→ REQUEST
Can you copy every line of the listing below, character for character?

→ EXTRACTED ENTRIES

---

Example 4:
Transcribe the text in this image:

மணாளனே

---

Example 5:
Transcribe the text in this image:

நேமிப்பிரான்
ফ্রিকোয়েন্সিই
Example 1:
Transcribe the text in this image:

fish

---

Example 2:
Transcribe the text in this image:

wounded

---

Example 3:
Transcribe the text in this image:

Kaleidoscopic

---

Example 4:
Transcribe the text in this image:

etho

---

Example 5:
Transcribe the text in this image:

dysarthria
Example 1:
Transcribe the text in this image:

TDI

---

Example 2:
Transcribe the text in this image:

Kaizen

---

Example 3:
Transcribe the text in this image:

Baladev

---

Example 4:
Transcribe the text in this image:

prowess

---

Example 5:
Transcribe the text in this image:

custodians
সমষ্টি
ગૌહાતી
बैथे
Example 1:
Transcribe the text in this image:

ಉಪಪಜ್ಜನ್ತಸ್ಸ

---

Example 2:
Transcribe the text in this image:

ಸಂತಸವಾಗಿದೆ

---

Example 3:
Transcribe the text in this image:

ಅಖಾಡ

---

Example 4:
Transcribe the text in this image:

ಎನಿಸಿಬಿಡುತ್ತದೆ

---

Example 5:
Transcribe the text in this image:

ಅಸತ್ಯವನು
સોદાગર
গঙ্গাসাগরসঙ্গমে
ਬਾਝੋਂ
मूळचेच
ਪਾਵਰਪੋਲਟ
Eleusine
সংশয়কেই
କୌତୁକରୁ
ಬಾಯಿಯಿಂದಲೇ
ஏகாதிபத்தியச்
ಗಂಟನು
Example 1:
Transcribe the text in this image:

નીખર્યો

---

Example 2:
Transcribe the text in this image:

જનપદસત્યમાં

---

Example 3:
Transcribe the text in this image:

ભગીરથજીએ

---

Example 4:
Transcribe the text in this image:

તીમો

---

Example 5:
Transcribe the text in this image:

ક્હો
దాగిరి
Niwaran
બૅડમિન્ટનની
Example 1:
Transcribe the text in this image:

→ ANSWER
---

Example 4:
Transcribe the text in this image:

மணாளனே

---

Example 5:
Transcribe the text in this image:

நேமிப்பிரான்
ফ্রিকোয়েন্সিই
Example 1:
Transcribe the text in this image:

fish

---

Example 2:
Transcribe the text in this image:

wounded

---

Example 3:
Transcribe the text in this image:

Kaleidoscopic

---

Example 4:
Transcribe the text in this image:

etho

---

Example 5:
Transcribe the text in this image:

dysarthria
Example 1:
Transcribe the text in this image:

TDI

---

Example 2:
Transcribe the text in this image:

Kaizen

---

Example 3:
Transcribe the text in this image:

Baladev

---

Example 4:
Transcribe the text in this image:

prowess

---

Example 5:
Transcribe the text in this image:

custodians
সমষ্টি
ગૌહાતી
बैथे
Example 1:
Transcribe the text in this image:

ಉಪಪಜ್ಜನ್ತಸ್ಸ

---

Example 2:
Transcribe the text in this image:

ಸಂತಸವಾಗಿದೆ

---

Example 3:
Transcribe the text in this image:

ಅಖಾಡ

---

Example 4:
Transcribe the text in this image:

ಎನಿಸಿಬಿಡುತ್ತದೆ

---

Example 5:
Transcribe the text in this image:

ಅಸತ್ಯವನು
સોદાગર
গঙ্গাসাগরসঙ্গমে
ਬਾਝੋਂ
मूळचेच
ਪਾਵਰਪੋਲਟ
Eleusine
সংশয়কেই
କୌତୁକରୁ
ಬಾಯಿಯಿಂದಲೇ
ஏகாதிபத்தியச்
ಗಂಟನು
Example 1:
Transcribe the text in this image:

નીખર્યો

---

Example 2:
Transcribe the text in this image:

જનપદસત્યમાં

---

Example 3:
Transcribe the text in this image:

ભગીરથજીએ

---

Example 4:
Transcribe the text in this image:

તીમો

---

Example 5:
Transcribe the text in this image:

ક્હો
దాగిరి
Niwaran
બૅડમિન્ટનની
Example 1:
Transcribe the text in this image:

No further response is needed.